Tuesday, August 31, 2010

Too Tight To Breathe?

Ah, here we go, sucking it in.



Scarlett O’Hara, the legendary fictional character has been where most of us girls have gone, at one time or another. Although we’re probably not grabbing onto a bedpost for dear life, like she is here, trying to squeeze into an article of clothing, it’s still the same concept. We’re gonna “suffer” for beauty’s sake.

So, that may mean, weighing, measuring- ourselves and our food- dieting, exercising, getting girlfriends’ help to shove us into some specific form or size.

Has it been too tight for you to breathe lately? Have you given yourself “permission” to be? To be the real you? As is? Right now? Can you and I breathe as ourselves, right where we are?

The fact is, a certain “beauty” look pales against the real us, anyway. Most of us, who’ve shimmied into some big event dress: prom, wedding, “sweet sixteen” have encountered some discomfort, paying the price to be beautiful. And why? Usually, it’s to win someone else’s opinion. Check out this blurb about 1800’s corsets. Sound familiar? We may not have wriggled into a corset lately, but how about some “skinny jeans? A swimsuit, maybe?

“…The corset sculpted solid flesh and enabled the plump and rosy to transform into the popular romantic ideals of fragility and delicacy. Victorian women were trying to attract Victorian men, who prized the hourglass figure which few women naturally possess: the up-thrust breasts and rounded hips divided by a tiny circular waist which made them seem both bountiful and childlike, sexual and virginal, and above all controllable, as is suggested by the fetishistic ‘hand span’ waist… Today’s ideal female body - thin, toned, and narrow hipped, with big breasts, is as unlikely to be produced by nature as an hourglass figure with a hand span waist.”
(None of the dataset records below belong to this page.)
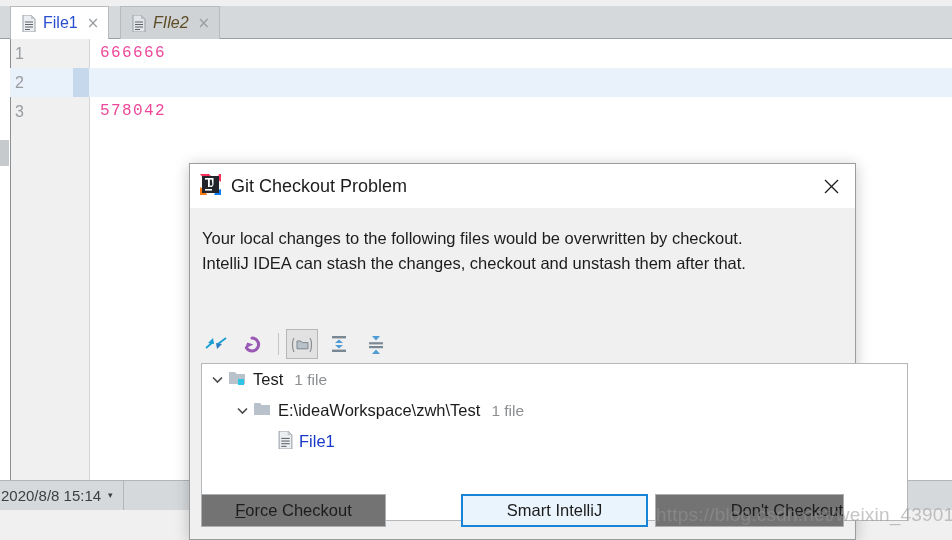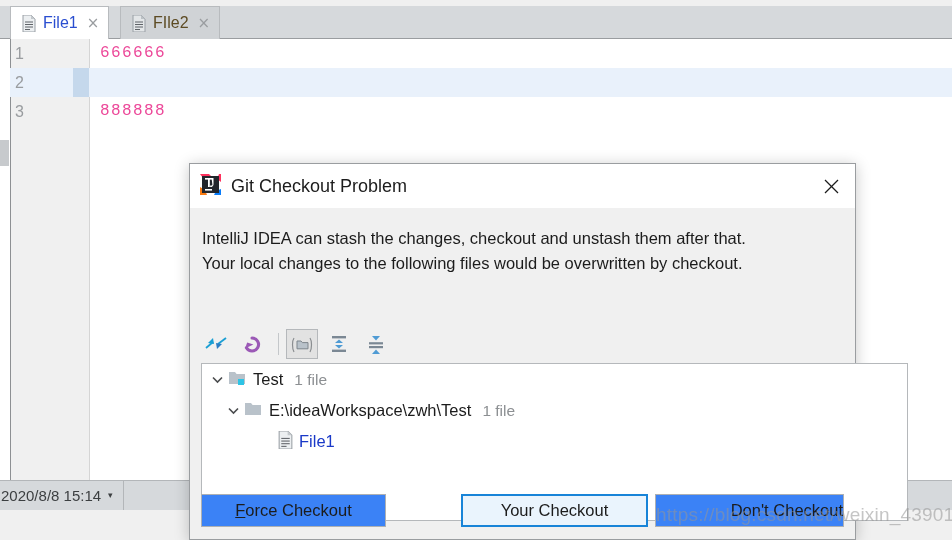--- a/index.html
+++ b/index.html
@@ -53,20 +53,21 @@
     border-top: 1px solid #b8bbbe;
     color: #2a4ed0;
   }
   .tab.inactive {
     left: 120px;
     background: #d0d3d6;
     border-left: 1px solid #b8bbbe;
     border-right: 1px solid #b8bbbe;
     border-top: 1px solid #b8bbbe;
     color: #5d4b23;
+    font-style: italic;
   }
   .tab-label { margin-left: 7px; }
   .tab-close {
     margin-left: 9px;
     color: #9a9da0;
     font-size: 15px;
     line-height: 1;
     font-family: "DejaVu Sans", sans-serif;
   }
   .file-icon { width: 14px; height: 17px; display:block; }
@@ -279,21 +280,21 @@
   .dlg-buttons {
     position: absolute;
     left: 0; bottom: 11px;
     width: 667px; height: 34px;
   }
   .btn {
     position: absolute;
     top: 0;
     height: 33px;
     box-sizing: border-box;
-    background: #3b82f6;
+    background: #737373;
     border: 1px solid #adb0b3;
     font-size: 16.5px;
     color: #1c1c1c;
     display: flex;
     align-items: center;
     justify-content: center;
     font-family: "Liberation Sans", sans-serif;
   }
   .btn.force { left: 11px; width: 185px; }
   .btn.smart {
@@ -371,21 +372,21 @@
 
     <div class="line-row current" style="top:29px;">
       <div class="ln-num">2</div>
       <div class="ln-caretcol"></div>
       <div class="ln-text"></div>
     </div>
 
     <div class="line-row" style="top:58px;">
       <div class="ln-num">3</div>
       <div class="ln-caretcol"></div>
-      <div class="ln-text">888888</div>
+      <div class="ln-text">578042</div>
     </div>
   </div>
 
   <div class="statusbar">
     <div class="status-cell first">
       <span>2020/8/8 15:14</span>
       <span class="caret-down">▾</span>
     </div>
     <div class="status-cell second"></div>
   </div>
@@ -414,22 +415,22 @@
         <svg width="15" height="15" viewBox="0 0 15 15">
           <line x1="1" y1="1" x2="14" y2="14" stroke="#1c1c1c" stroke-width="1.3"></line>
           <line x1="14" y1="1" x2="1" y2="14" stroke="#1c1c1c" stroke-width="1.3"></line>
         </svg>
       </span>
     </div>
 
     <div class="dlg-body">
 
       <div class="dlg-msg">
+        <div>Your local changes to the following files would be overwritten by checkout.</div>
         <div>IntelliJ IDEA can stash the changes, checkout and unstash them after that.</div>
-        <div>Your local changes to the following files would be overwritten by checkout.</div>
       </div>
 
       <div class="dlg-toolbar">
 
         <div class="tb-btn">
           <svg width="22" height="20" viewBox="0 0 22 20">
             <g stroke="#1a9fd4" stroke-width="1.8" fill="none">
               <line x1="1" y1="14" x2="8" y2="8"></line>
               <line x1="21" y1="4" x2="13" y2="10"></line>
             </g>
@@ -485,21 +486,21 @@
           <span>
             <svg width="19" height="16" viewBox="0 0 19 16">
               <path d="M1 2h6l1.6 2H17v10H1z" fill="#b9c2ca"></path>
               <rect x="10" y="9" width="6" height="6" fill="#2ec4e6"></rect>
             </svg>
           </span>
           <span class="tree-name">Test</span>
           <span class="tree-count">1 file</span>
         </div>
 
-        <div class="tree-row" style="padding-left:20px;">
+        <div class="tree-row" style="padding-left:29px;">
           <span class="tw-chevron">
             <svg width="11" height="8" viewBox="0 0 11 8">
                 <path d="M1 1.5L5.5 6 10 1.5" fill="none" stroke="#4a4c4e" stroke-width="1.6"></path>
               </svg>
           </span>
           <span>
             <svg width="19" height="16" viewBox="0 0 19 16">
               <path d="M1 2h6l1.6 2H17v10H1z" fill="#b9c2ca"></path>
             </svg>
           </span>
@@ -522,21 +523,21 @@
           </span>
           <span class="tree-name link">File1</span>
         </div>
       </div>
 
       <div class="dlg-buttons">
         <div class="btn force">
           <span><u>F</u><span>orce Checkout</span></span>
         </div>
         <div class="btn smart">
-          <span>Your Checkout</span>
+          <span>Smart IntelliJ</span>
         </div>
         <div class="btn dont">
           <span>Don't Checkout</span>
         </div>
       </div>
 
     </div>
   </div>
 
   <div class="watermark">https://blog.csdn.net/weixin_43901882</div>

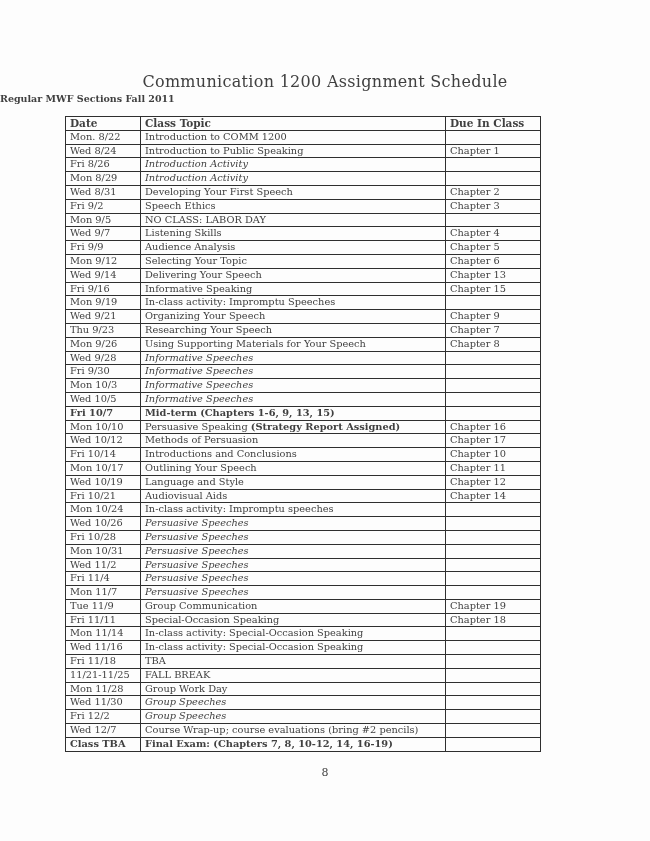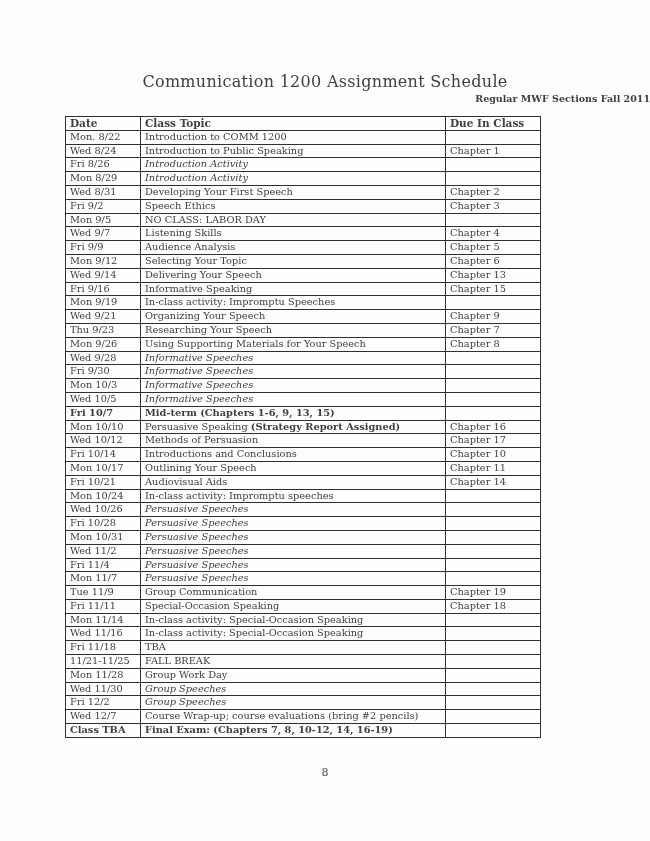--- a/index.html
+++ b/index.html
@@ -14,21 +14,21 @@
   }
   .doc-title {
     position:absolute; top:72px; left:0; right:0;
     text-align:center;
     font-size:16px; font-weight:normal;
     letter-spacing:0.3px;
     margin:0;
   }
   .doc-subtitle {
     position:absolute; top:93px; left:0; right:0;
-    text-align:right;
+    text-align:left;
     font-size:9.5px; font-weight:bold;
     margin:0;
   }
   table.schedule {
     position:absolute; left:65px; top:116px;
     width:475px;
     border-collapse:collapse;
     table-layout:fixed;
   }
   table.schedule th, table.schedule td {
@@ -199,20 +199,25 @@
           <td class="col-date">Fri 10/14</td>
           <td class="col-topic">Introductions and Conclusions</td>
           <td class="col-due">Chapter 10</td>
         </tr>
         <tr class="normal">
           <td class="col-date">Mon 10/17</td>
           <td class="col-topic">Outlining Your Speech</td>
           <td class="col-due">Chapter 11</td>
         </tr>
         <tr class="normal">
+          <td class="col-date">Wed 10/19</td>
+          <td class="col-topic">Language and Style</td>
+          <td class="col-due">Chapter 12</td>
+        </tr>
+        <tr class="normal">
           <td class="col-date">Fri 10/21</td>
           <td class="col-topic">Audiovisual Aids</td>
           <td class="col-due">Chapter 14</td>
         </tr>
         <tr class="normal">
           <td class="col-date">Mon 10/24</td>
           <td class="col-topic">In-class activity: Impromptu speeches</td>
           <td class="col-due"></td>
         </tr>
         <tr class="italic">

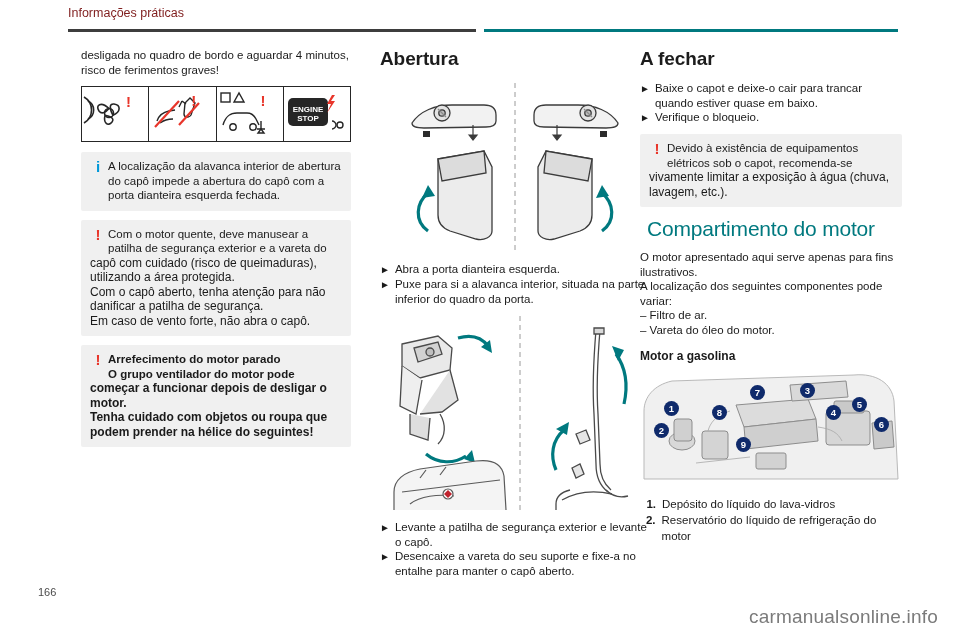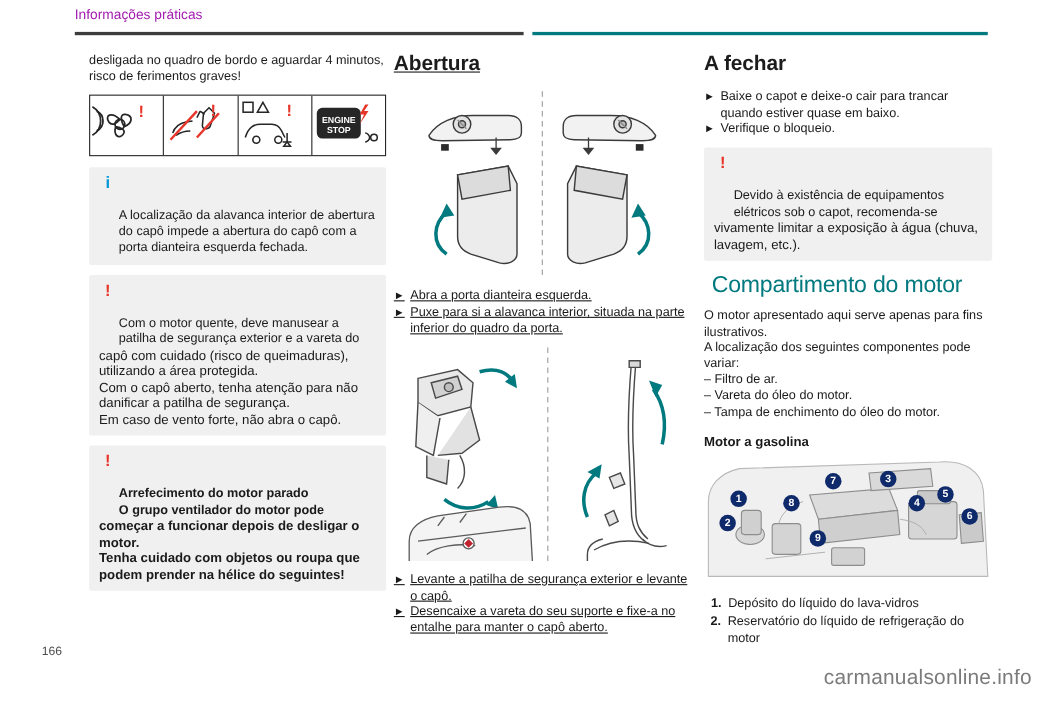--- a/index.html
+++ b/index.html
@@ -14,21 +14,21 @@
   }
   
   .header {
     position: absolute;
     left: 0; top: 0; width: 960px; height: 36px;
   }
   .header-title {
     position: absolute;
     left: 68px; top: 6px;
     font-size: 12.5px;
-    color: #a21caf;
+    color: #7f1d1d;
   }
   .header-rule-dark {
     position: absolute;
     left: 68px; top: 29px; width: 408px; height: 3px;
     background: #3d3d3d;
   }
   .header-rule-teal {
     position: absolute;
     left: 484px; top: 29px; width: 414px; height: 3px;
     background: #00797f;
@@ -44,21 +44,21 @@
   .watermark {
     position: absolute;
     right: 22px; top: 606px;
     font-size: 19px;
     color: #7b7b7b;
     letter-spacing: 0.2px;
   }
   
   .col { position: absolute; top: 48px; }
   .col1 { left: 81px;  width: 270px; }
-  .col2 { left: 358px; width: 270px; text-decoration: underline; }
+  .col2 { left: 380px; width: 270px; }
   .col3 { left: 640px; width: 262px; }
 
   p, .txt { font-size: 11.5px; line-height: 14.5px; margin: 0; }
 
   
   .box {
     background: #f0f0f0;
     border-radius: 2px;
     padding: 7px 9px 8px 9px;
     margin-bottom: 9px;
@@ -72,21 +72,21 @@
     color: #e8352a;
     font-size: 15px;
     line-height: 13px;
     margin-right: 2px;
     padding-top: 1px;
   }
   .mark.info {
     color: #0098d8;
     font-size: 15px;
   }
-  .box-first-line { font-size: 11.5px; line-height: 14.5px; margin-top: 30px; }
+  .box-first-line { font-size: 11.5px; line-height: 14.5px; }
   .box-body { font-size: 12px; line-height: 14.5px; margin-top: 0; }
   .bold { font-weight: bold; }
 
   
   h2.sec {
     font-size: 19px;
     font-weight: bold;
     color: #1c1c1c;
     margin: 0 0 11px 0;
     letter-spacing: -0.1px;
@@ -413,21 +413,20 @@
     </div>
     <div class="box-body">vivamente limitar a exposição à água (chuva, lavagem, etc.).</div>
   </div>
 
   <h2 class="sec-teal">Compartimento do motor</h2>
 
   <p class="txt" style="white-space: pre-line;">O motor apresentado aqui serve apenas para fins ilustrativos.
 A localização dos seguintes componentes pode variar:</p>
   <div class="dash-line">–  Filtro de ar.</div>
   <div class="dash-line">–  Vareta do óleo do motor.</div>
-  <div class="dash-line">–  Tampa de enchimento do óleo do motor.</div>
 
   <h3 class="sub">Motor a gasolina</h3>
 
   <div class="engine-fig">
     <svg width="262" height="115" viewBox="0 0 262 115">
 
       <path d="M4 108 L4 40 C4 26 14 14 32 10 L214 4 C236 2 252 12 254 30 L258 108 Z" fill="#f0f0f0" stroke="#b9b9b9" stroke-width="1"></path>
 
       <g stroke="#8d8d8d" stroke-width="1" fill="#dcdcdc">
         <path d="M96 34 L168 28 L176 48 L104 56 Z"></path>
-Theatre Designer/Wardrobe Mistress Amy Broatch, author of “Courtesan”



I’ve talked about one of my favorite scriptures before: “Consider the Lilies,” found in Matthew 6:28-30.

“And why take ye thought for raiment? Consider the lilies of the field, how they grow; they toil not, neither do they spin: And yet I say unto you, That even Solomon in all his glory was not arrayed like one of these. Wherefore, if God so clothe the grass of the field, which today is, and tomorrow is cast into the oven, shall he not much more clothe you, O ye of little faith?”

We’re all to breathe and be ourselves, to fulfill our God-given destiny, not some constricting, impossible piece of clothing. So, how about as step one, we breathe as our real selves?